US Internal Revenue Service (IRS) is on the verge of finalizing a historic agreement with Immigration and Customs Enforcement (ICE). This new agreement would give them access to taxpayer data to help strengthen former President Donald Trump’s deportation policies. Such a potential deal would represent a major step toward the privatization of taxpayer data. It would move from its infrequent use to constructing criminal cases, to using it to impose immigration sanctions more often. This would make sense in light of the years-long, aggressive anti-immigration agenda that Trump has been trying to push.
Taxpayer confidentiality has been a longstanding practice under IRS administration that the taxpayers have to trust. Under section 6103 of the IRS code, there are narrow exceptions where that data can be shared. Even in violation of US laws, undocumented immigrants in the US pay taxes per IRS’s website. The agency allows these impacted people to file their taxes using individual taxpayer identification numbers (ITINs) rather than SSNs. This makes sure that they are subject to the same kind of reporting requirements that apply to US persons.

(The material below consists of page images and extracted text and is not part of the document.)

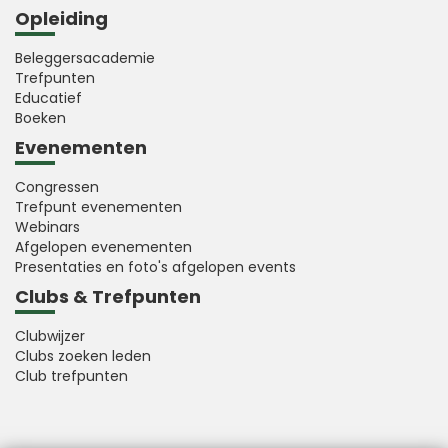
Opleiding
Beleggersacademie
Trefpunten
Educatief
Boeken
Evenementen
Congressen
Trefpunt evenementen
Webinars
Afgelopen evenementen
Presentaties en foto's afgelopen events
Clubs & Trefpunten
Clubwijzer
Clubs zoeken leden
Club trefpunten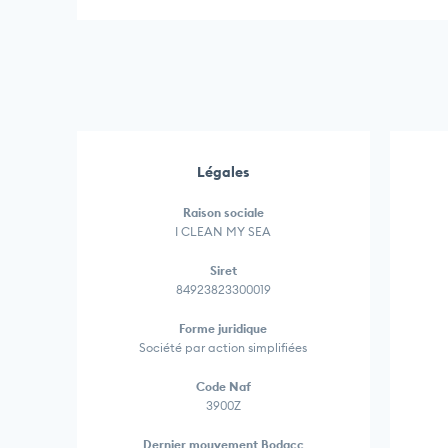
Légales
Raison sociale
I CLEAN MY SEA
Siret
84923823300019
Forme juridique
Société par action simplifiées
Code Naf
3900Z
Dernier mouvement Bodacc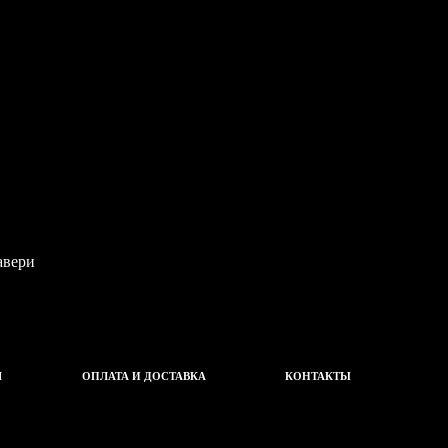
Ч
ОПЛАТА И ДОСТАВКА
КОНТАКТЫ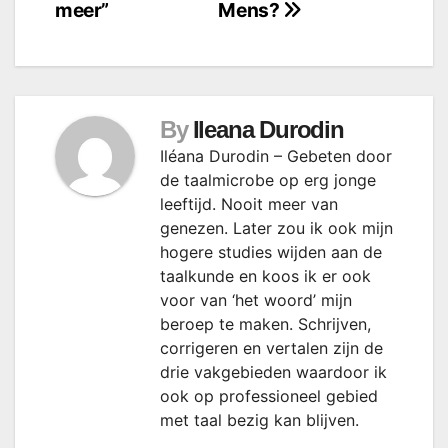
meer”
Mens?
By
Ileana Durodin
Iléana Durodin – Gebeten door
de taalmicrobe op erg jonge
leeftijd. Nooit meer van
genezen. Later zou ik ook mijn
hogere studies wijden aan de
taalkunde en koos ik er ook
voor van ‘het woord’ mijn
beroep te maken. Schrijven,
corrigeren en vertalen zijn de
drie vakgebieden waardoor ik
ook op professioneel gebied
met taal bezig kan blijven.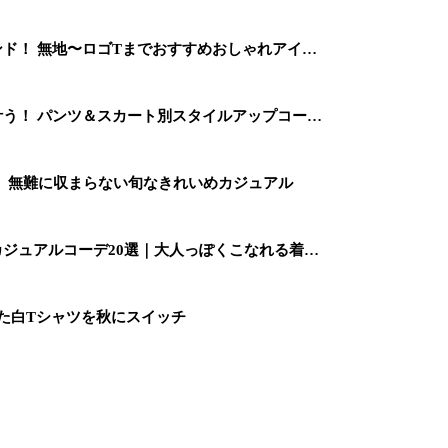
ンド！ 無地〜ロゴTまでおすすめおしゃれアイ…
叶う！ パンツ＆スカート別スタイルアップコー…
選！ 無難に収まらない旬なきれいめカジュアル
カジュアルコーデ20選｜大人っぽくこなれる着…
た白Tシャツを秋にスイッチ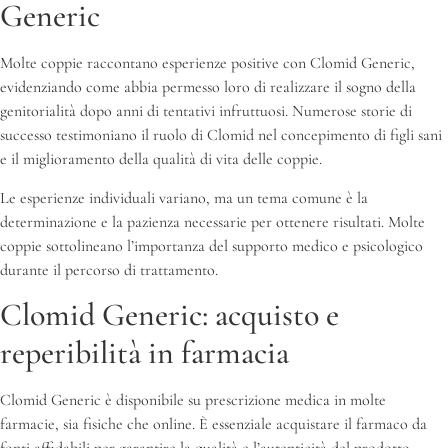
Generic
Molte coppie raccontano esperienze positive con Clomid Generic,
evidenziando come abbia permesso loro di realizzare il sogno della
genitorialità dopo anni di tentativi infruttuosi. Numerose storie di
successo testimoniano il ruolo di Clomid nel concepimento di figli sani
e il miglioramento della qualità di vita delle coppie.
Le esperienze individuali variano, ma un tema comune è la
determinazione e la pazienza necessarie per ottenere risultati. Molte
coppie sottolineano l’importanza del supporto medico e psicologico
durante il percorso di trattamento.
Clomid Generic: acquisto e
reperibilità in farmacia
Clomid Generic è disponibile su prescrizione medica in molte
farmacie, sia fisiche che online. È essenziale acquistare il farmaco da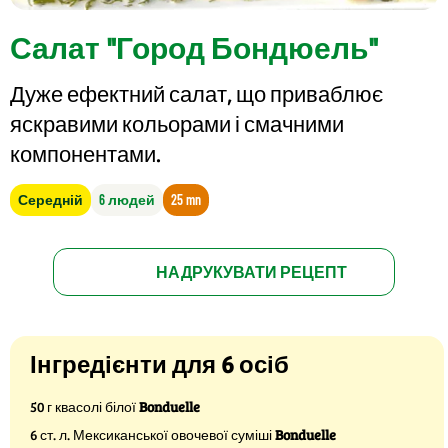
Салат "Город Бондюель"
Дуже ефектний салат, що приваблює
яскравими кольорами і смачними
компонентами.
Середній
6 людей
25 mn
НАДРУКУВАТИ РЕЦЕПТ
Інгредієнти для 6 осіб
50 г квасолі білої
Bonduelle
6 ст. л. Мексиканської овочевої суміші
Bonduelle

Under the terms of the proposed data-sharing agreement, ICE would be able to give the IRS names and addresses of undocumented immigrants. The IRS would then be required to cross-reference this information with their taxpayer—now confidential—databases. According to Politico, the IRS is worried about this new trend. Our partners at the Washington Post’s 90-Second New Deal have been following this negotiation process for the past few weeks.

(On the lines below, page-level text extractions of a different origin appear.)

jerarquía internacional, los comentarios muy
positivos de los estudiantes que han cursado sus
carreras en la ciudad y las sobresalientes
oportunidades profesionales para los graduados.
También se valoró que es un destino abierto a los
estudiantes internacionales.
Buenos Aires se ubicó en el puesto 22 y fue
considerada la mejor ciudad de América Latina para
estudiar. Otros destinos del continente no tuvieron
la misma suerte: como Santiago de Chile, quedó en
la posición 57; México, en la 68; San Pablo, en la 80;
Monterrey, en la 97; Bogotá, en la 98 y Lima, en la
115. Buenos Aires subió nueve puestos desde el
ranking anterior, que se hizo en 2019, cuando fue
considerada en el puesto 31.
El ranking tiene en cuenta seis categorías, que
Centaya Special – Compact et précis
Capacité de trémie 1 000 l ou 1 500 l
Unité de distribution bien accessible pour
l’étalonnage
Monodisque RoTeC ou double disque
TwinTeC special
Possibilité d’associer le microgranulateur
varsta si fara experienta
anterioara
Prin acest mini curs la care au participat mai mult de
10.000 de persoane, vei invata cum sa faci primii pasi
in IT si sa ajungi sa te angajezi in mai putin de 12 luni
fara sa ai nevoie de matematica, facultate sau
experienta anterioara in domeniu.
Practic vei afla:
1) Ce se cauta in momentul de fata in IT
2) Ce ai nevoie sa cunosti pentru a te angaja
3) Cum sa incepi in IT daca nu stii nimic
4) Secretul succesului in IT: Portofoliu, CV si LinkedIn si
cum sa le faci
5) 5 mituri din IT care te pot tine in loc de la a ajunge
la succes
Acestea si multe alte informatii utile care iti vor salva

In a welcoming move on Friday, the Department of Homeland Security (DHS) announced a big deal. They’ve announced plans to revoke temporary legal status for more than 530,000 people from Cuba, Haiti, Nicaragua and Venezuela. This decision is especially significant given the fact that the Trump administration has dramatically increased immigration enforcement actions.
Sources familiar with the ongoing story told the Washington Post that using such privacy law exceptions against immigration enforcement is unprecedented. This practice isn’t as widespread as it should be. The possible deal raises serious alarms over civil liberties and privacy. Most importantly, it challenges the use of taxpayer information in immigration enforcement proceedings.
In response to controversy over these recent deportations, the Trump administration cited the 1798 Alien Enemies Act to defend its actions. Just last weekend, this law enabled the deportation of 137 Venezuelan migrants. The administration argued that these people were all engaged in violent crime. They were remitting back to Venezuela, which provided grounds for their deportation under wartime law. Tom Homan, ICE director under Donald Trump and an architect of the agency’s cruel tactics, had little patience for these judges’ concerns about such deportations.
"I don’t care what the judges think as far as this case," said Tom Homan.